Horrendously general, I know, but the simple fact is that anger and fear are such old ways of making people act stupidly, and getting them to endorse policies which are against their long term interests, that there are whole categories of specialists who do almost nothing but manipulate the emotions of the general public based upon unwholesome primitive triggers which most of that same public furiously denies they even have!

Weirder still, this deliberately crazy-making game between persuaders and citizen/consumers has been going on for more than a century. The culture at large has made some useful progress in our general understanding of human spirit and psychology over that time, but government, business, advertisers and warmongers have studied those same subjects much harder, which means they have made quite a bit more progress in terms of messing us all up, than we’ve made learning to be happier individuals, more useful and helpful to others.

Part of the missing awareness of how manipulated we are has actually been around for awhile – media criticism was especially vital and interesting in the sixties and seventies, and a lot of stimulating theories were advanced at that time. Problem is, that historical moment was so full of contempt and ego (fear/anger again), that we failed to follow through with the full love insight available. We’ve kept right on failing on this one ever since – and at this point, freezing that error is getting us into real trouble.

The cynical half-analysis which we have popularized and come to believe (without proof, or serious compassionate scrutiny) says “Most people are dumb, they will believe anything they are told, and they can be made to do or endorse extremely foul things, if these things are explained in a way which is adequately dishonest and also invokes powerful negative emotions.”

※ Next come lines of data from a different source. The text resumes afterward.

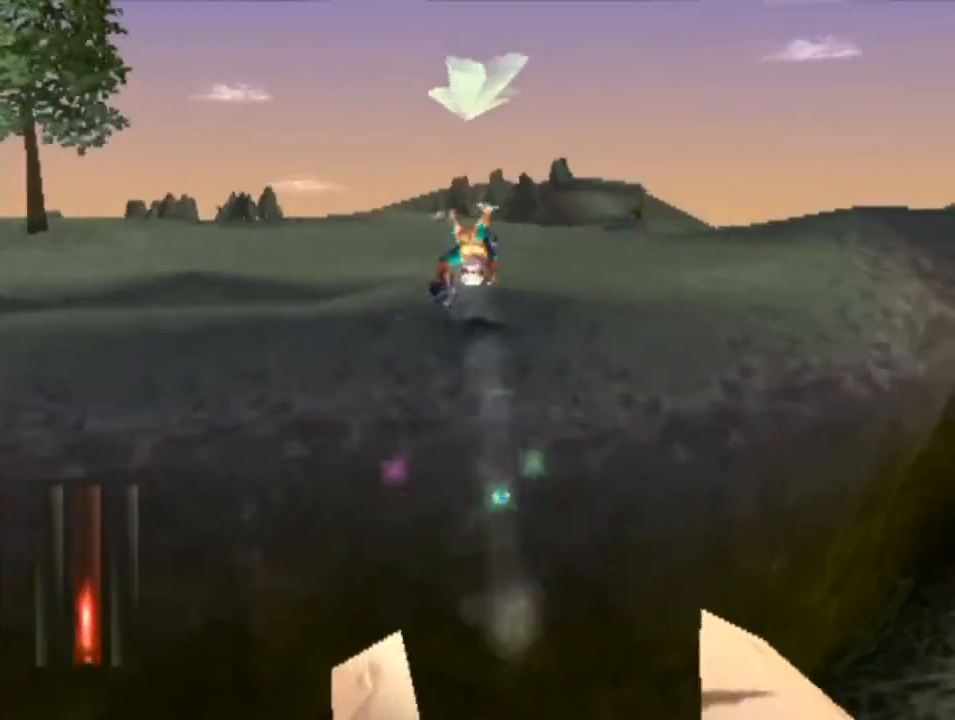
{"buttons": [], "left_stick": "up-right", "events": [[67, "left_stick", "up-right"]]}
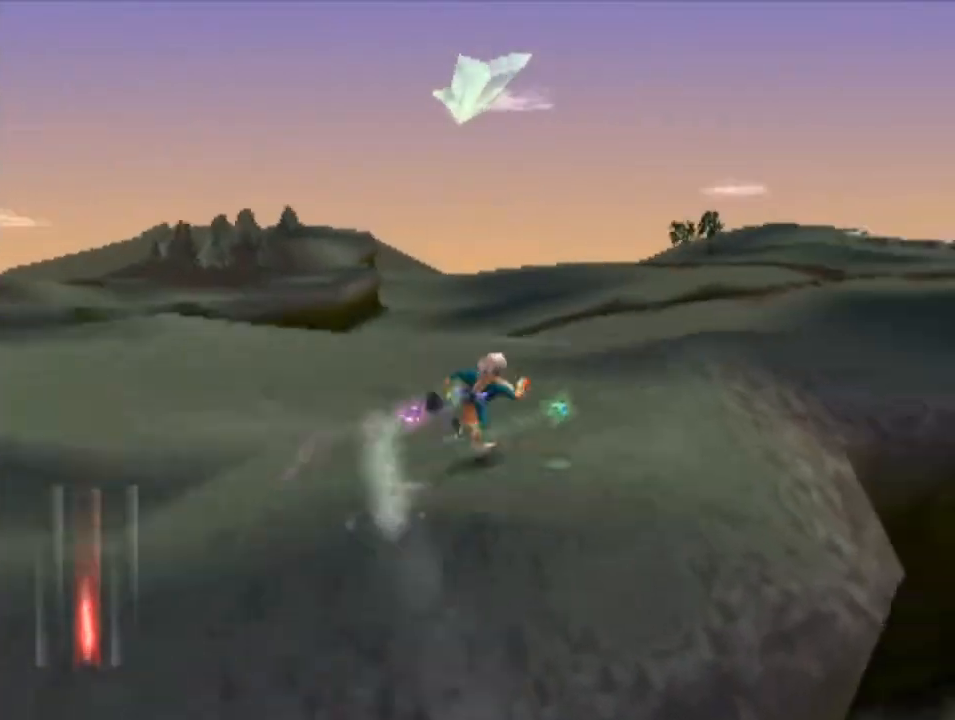
{"buttons": [], "left_stick": "right", "events": [[467, "left_stick", "right"]]}
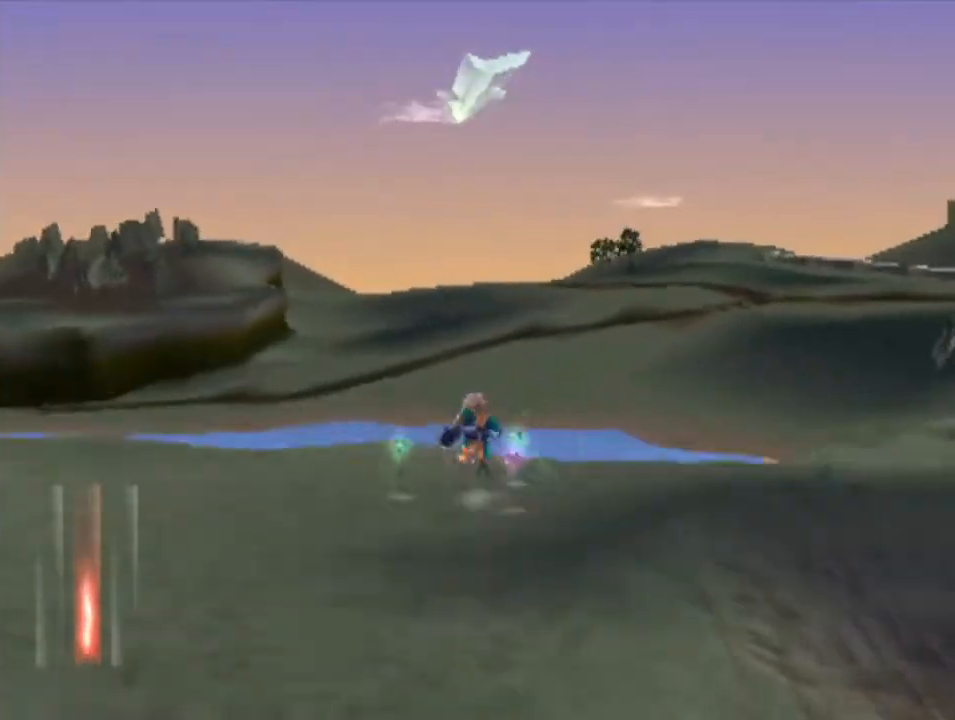
{"buttons": [], "left_stick": "up-right", "events": [[100, "left_stick", "up-right"]]}
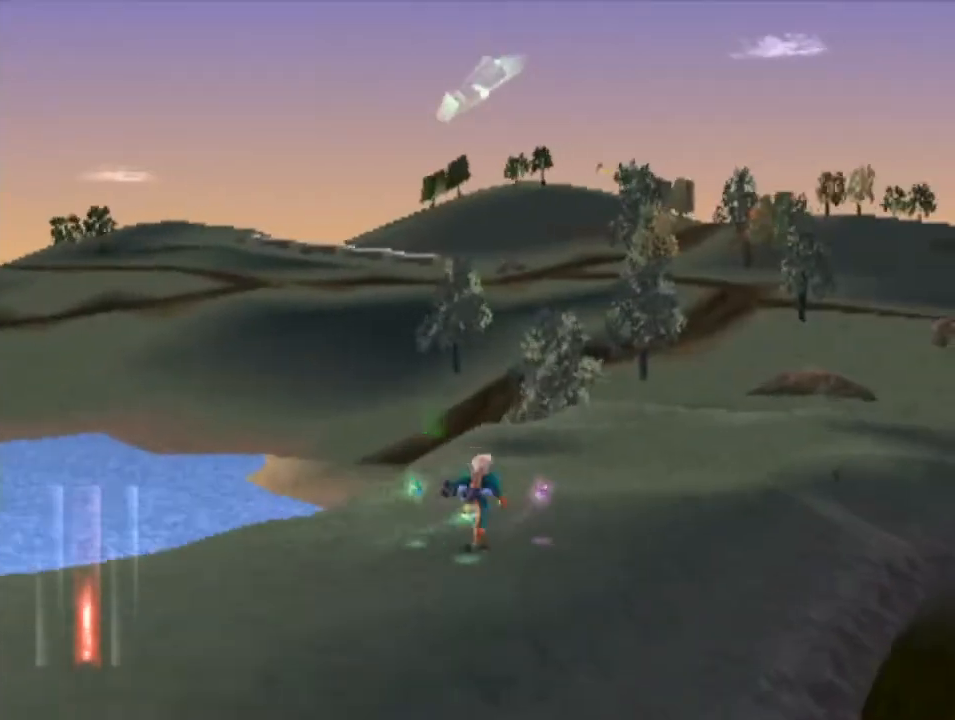
{"buttons": [], "left_stick": "center", "events": [[100, "left_stick", "center"], [300, "left_stick", "right"], [467, "left_stick", "center"]]}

The sad thing we have to start with is that this is absolutely SOMETIMES true. People can get whipped-up in a fury by fear and anger in combination, which is why political specialists are so good at using moments of real hurt, to make us favour very foolish things.

But the counterbalancing part we always leave out is incredibly important. People are not nearly as dumb as those who specialize in manipulating them ALWAYS end up assuming (one of those professional deformation things, where over time your work changes your psychology, often without you even realizing it’s happening. As far as you can tell, you’re just getting smarter and smarter – but to the rest of the world your specialization is taking you further and further from consensus reality).

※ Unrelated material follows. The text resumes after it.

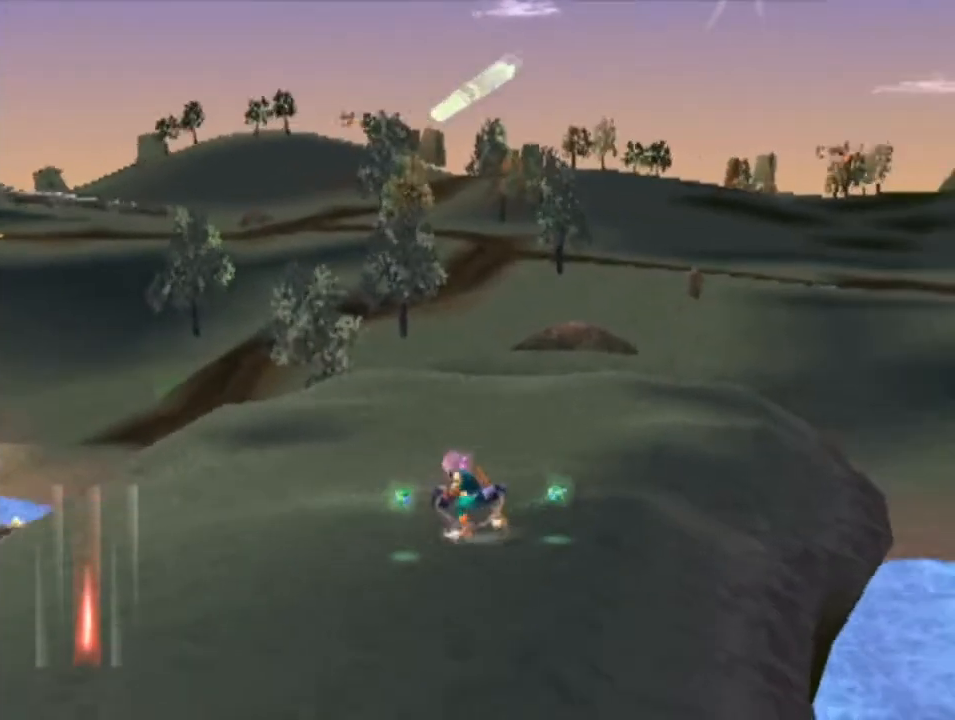
{"buttons": [], "left_stick": "up", "events": [[233, "left_stick", "right"], [367, "left_stick", "up"]]}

People also have a whole range of personal measures of life, which give them much more important information than the posturing of blowhards ever could. How full is the fridge? How angry is the landlord? How are my kids doing? How are the sickest folks I know getting by? How well are my most talented friends being encouraged and rewarded? How well are my friends with the greatest basic human problems to face, being helped?

We do hear (almost always nauseatingly insincere) attempts to invoke these profound personal caring questions, made by all sorts of specialists who enjoy manipulating large numbers of people for a living. My younger friends probably won’t even realize that before this war-century, the voice of western media used to sound quite a bit different from that of politicians. Much more curious, funny and skeptical, and much more genuinely interested in the humane. Now, you sometimes have to listen for a few minutes or even wait for a caption, before you can tell whether you’re listening to a pundit, a reporter, or a politician, and an absolutely weird number of reporters and editors at the majors are former expert manipulators from malign government agencies. We used to call that gross corruption.

A wise friend of mine once said that instead of saying someone’s name and title on the caption, the networks ought to show their net worth, as a clearer and more revealing filter for the audience to use to understand the context of their ideas. I always loved that idea, but at this point I’d be happy just to know – are you a former spy, analyst, or professional war promoter – and if so, who in media hired you, and why are they still allowed to hire anyone? Separation of war and media may not be specified constitutionally, but it must surely be at least as important as separation of church and state. To allow CIA and the military to use the “free” press to amplify state propaganda and control dissent is a clear and shocking violation of every principle of freedom the cold war was supposedly fought to protect.

So – here’s the invisible question we almost never ask, but really should, and often.

Do we, in the final analysis, believe in democracy or not? By this I mean, do we have faith in human goodness, distributed widely enough in our fellow citizens, that they will steadily try to make life better for most people? (except insofar as their will is thwarted, diverted and corrupted)

I am personally convinced that we cannot hold this belief, and also the belief in the complete stupidity of humans at the same time. When we extend the logic of believing that “People will believe anything” and “People are dumb and amoral” too far, we can’t help but come to the conclusion that an aristocratic dictatorship is the only virtuous form of government. The better people should have extra power, and the ones these elect all agree are stinkers should have their power and their voice confiscated by force, for the good of all.  (I don’t like Plato being so relevant here, believe me).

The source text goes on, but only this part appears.